Alumni Public Service Award
IN 2021, MARINA LEGREE MC/MPA 2014 led the effort to evacuate more than 100 people from Afghanistan after the country fell to the Taliban. The regime change prompted extraordinary changes at Ascend, the NGO founded by Marina that uses mountaineering and athletics to empower young women with self-confidence and leadership skills.
Under the restored Taliban regime, Marina’s staff and participants were in peril. Marina led her team to evacuate these individuals and, in some cases, their families. The effort was immense, enlisting help from around the world, including Marina’s friends in the HKS alumni network. Marina coordinated efforts among the Harvard community and helped to secure visas from countries including Chile, the United States, Poland, and Kazakhstan. The effort had helped secure safe passage for 135 people.
Working to relocate them, Marina says, “has been the dead opposite of everything I’ve ever stood for in Afghanistan: strengthen communities; create change. I never wanted to be a pipeline for people to leave.”
Marina’s relationship with Afghanistan began after she earned her master’s in international affairs from George Washington University. Working first for the United Nations’ International Organization for Migration, then for the German aid agency GIZ, Marina was stationed in Faizabad, the provincial capital and largest city in the remote, mountainous northern province of Badakhshan.
“I was living like Afghans live, which for a woman means you can’t go outside, and which means you don’t get to move physically,” she says. “You cannot move as a woman—everyone will stare at you. You can’t go outside without judgmental eyes on you, and it’s suffocating. That part of the experience was awful.”
She later worked for NATO and the U.S. government, providing support to troops and civilian personnel doing stabilization work in local communities as part of the anti-insurgency effort. As her work and the occupation wore on, she was also increasingly disheartened by the level of corruption she observed in both the Afghan government and the U.S. occupation effort.
Seeking a way to reset her career, she attended HKS where she developed the idea for Ascend.
“I really needed that new peer group,” Marina says. “I wanted to surround myself with people who had done different things and who inspired me and who would have different viewpoints, and that’s what I got. I had an incredible class full of people who are friends for life and the people who really helped me start Ascend.”

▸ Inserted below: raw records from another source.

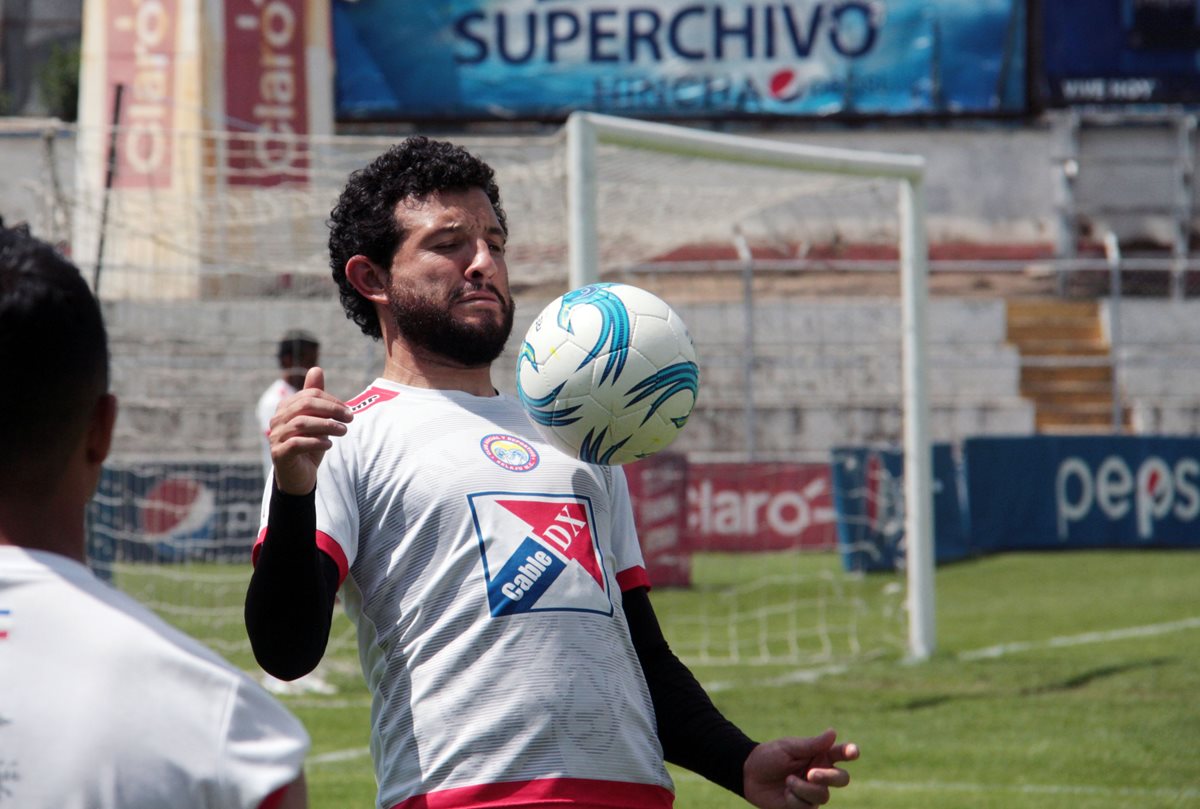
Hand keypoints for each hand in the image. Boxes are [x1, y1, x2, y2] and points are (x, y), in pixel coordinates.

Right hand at [268, 366, 351, 494]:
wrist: (299, 477)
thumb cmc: (310, 446)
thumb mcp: (317, 420)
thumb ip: (316, 397)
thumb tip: (316, 368)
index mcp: (286, 408)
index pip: (310, 395)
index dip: (331, 401)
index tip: (349, 412)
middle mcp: (277, 420)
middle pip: (304, 405)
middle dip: (331, 410)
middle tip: (350, 418)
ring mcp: (275, 437)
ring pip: (301, 424)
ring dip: (327, 426)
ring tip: (344, 431)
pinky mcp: (278, 454)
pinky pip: (297, 443)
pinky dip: (316, 442)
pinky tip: (329, 445)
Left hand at [743, 729, 858, 808]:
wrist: (748, 775)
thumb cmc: (769, 756)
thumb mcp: (788, 747)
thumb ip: (812, 744)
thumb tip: (833, 732)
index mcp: (820, 755)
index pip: (841, 753)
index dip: (850, 752)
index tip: (854, 752)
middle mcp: (821, 774)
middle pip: (842, 779)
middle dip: (829, 777)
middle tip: (811, 774)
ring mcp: (814, 792)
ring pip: (823, 795)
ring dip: (804, 788)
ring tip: (788, 781)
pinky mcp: (804, 807)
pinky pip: (808, 807)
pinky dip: (795, 799)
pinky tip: (785, 794)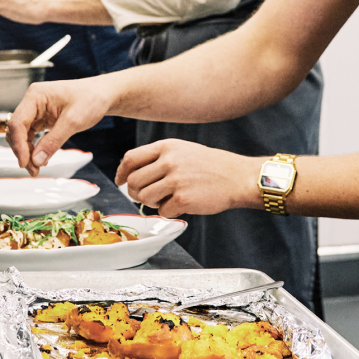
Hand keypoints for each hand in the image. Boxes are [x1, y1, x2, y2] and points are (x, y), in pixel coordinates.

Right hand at [7, 77, 114, 174]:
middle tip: (33, 170)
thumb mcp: (73, 121)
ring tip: (36, 168)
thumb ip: (53, 141)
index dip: (18, 145)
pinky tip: (40, 159)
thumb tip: (37, 160)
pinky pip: (30, 136)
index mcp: (36, 95)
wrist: (103, 95)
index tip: (25, 163)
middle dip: (22, 151)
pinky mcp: (41, 119)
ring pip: (21, 135)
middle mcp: (32, 102)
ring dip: (26, 152)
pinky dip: (33, 149)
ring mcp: (35, 110)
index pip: (17, 122)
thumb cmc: (91, 98)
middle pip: (16, 130)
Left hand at [116, 139, 259, 217]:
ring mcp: (176, 180)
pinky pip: (163, 211)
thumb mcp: (183, 150)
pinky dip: (169, 212)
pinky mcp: (184, 198)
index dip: (121, 172)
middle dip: (136, 193)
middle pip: (134, 181)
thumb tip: (131, 173)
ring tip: (166, 200)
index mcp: (166, 147)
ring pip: (144, 198)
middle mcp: (169, 161)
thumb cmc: (210, 166)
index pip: (131, 158)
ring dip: (151, 203)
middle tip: (146, 196)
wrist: (238, 177)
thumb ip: (158, 158)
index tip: (120, 181)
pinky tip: (181, 205)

Since launching in 2015, 20 to 30 girls in Afghanistan participated and graduated annually from Ascend. In 2018, Hanifa Yousoufi, an Ascend team member, became the first Afghan woman to climb the country’s highest peak, the 24,580-foot Noshaq. Ascend grew tremendously in 2021 and was able to accept 75 girls and open the first sports center for women in Kabul.
While the Afghanistan program is on hold, Marina says, “We’re keeping our foothold there because the Taliban haven’t really said much about who’s going to be allowed to do what. We can do female-only instruction in the space that we have, and we can also deliver instruction via cell phones—which we’ve gotten pretty good at during COVID anyway.” The mountaineering program will expand to one or two new countries; site selection is underway.